Figure 5 shows that in 2021, the mean duration of the different categories also had a wide range of values from extremely short elements, such as cough and door, to very long ones, such as music or water, that, when present, normally occupied most of the time in a given location.
The four most prevalent sounds (i.e., birds, road traffic noise, human voice and wind) are clearly the same as in the 2020 campaign. In this case, they appear in 86.43% of the data frames analyzed and in more than 75% of the total available time making these four categories, once more, the most relevant ones.
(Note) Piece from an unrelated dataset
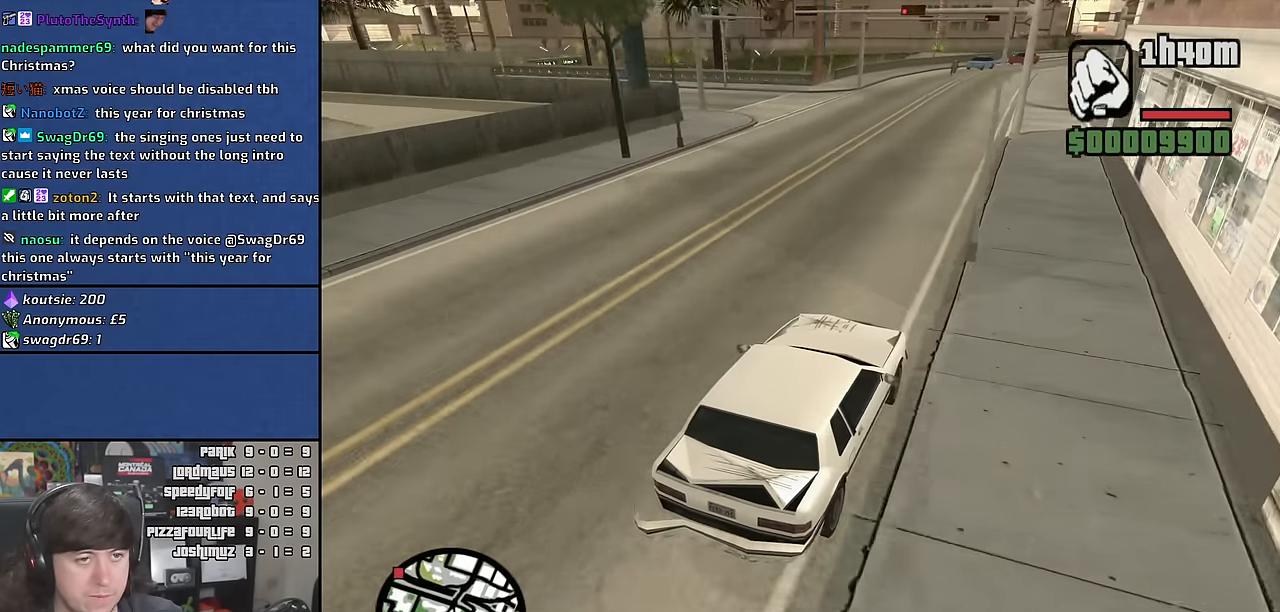
{"keys": ["w"], "mouse": [], "events": [[150, "a", "up"], [283, "a", "down"], [400, "a", "up"]]}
4.1.4. Comparative of the Two Campaigns
It is interesting to compare both campaigns in greater detail to better understand the possible differences in the classification results. That is especially important given the different conditions and regulations existing during the recording of both datasets.
Comparing
Table 1 and
Table 2, it can be concluded that, although the dataset from the 2021 campaign is also very imbalanced, the difference of sound prevalence among categories is not as magnified as in 2020. The percentage of time of appearance for each category in the 2020 dataset had a standard deviation of 1313.3 s. This statistic falls to 932.64 s in 2021 as seen in
Table 3. The two more prevalent categories (
Birds and
Road) are also more balanced in 2021. While in 2020 there was a significant 22.15% difference in the percentage of total time between both of them, the gap falls to 7.59% in 2021. The number of categories which appear more than 2% of the time increases from 7 in 2020 to 10 in 2021. Some of the differences between both datasets are accidental, such as the higher percentage of locations where it was raining in 2021 compared to 2020. However, part of the higher range of existing sounds in 2021 can be explained because the 2020 campaign was conducted during the COVID-19 lockdown while in 2021 most of the mobility and activity were back to normal [
64].
Table 3 summarizes the most relevant differences in the statistical composition of both datasets. As it was expected, 2021 offers a wider range of sound categories. Also, the number of sound events per location is more than doubled compared to 2020. The mean duration of the sound events drops to almost a half, from 12.51 s to 6.57 s. That is partly due to a decrease in the number of short events caused by a decline in human activity during the lockdown period of 2020. There is also a noticeable difference when comparing the aggregated duration of the sound categories in both campaigns as shown in
Figure 6.
Other relevant changes from one campaign to the other include a stark boost in the percentage of time with overlapping of two or more sound categories from roughly 45% in 2020 to over 60% in 2021. Also, the percentage with three or more sound categories appearing simultaneously expands from 8.1% to 10.53% (
Table 3). Finally, a slight increase of just over 5% in the foreground-to-background ratio is perceived in 2021.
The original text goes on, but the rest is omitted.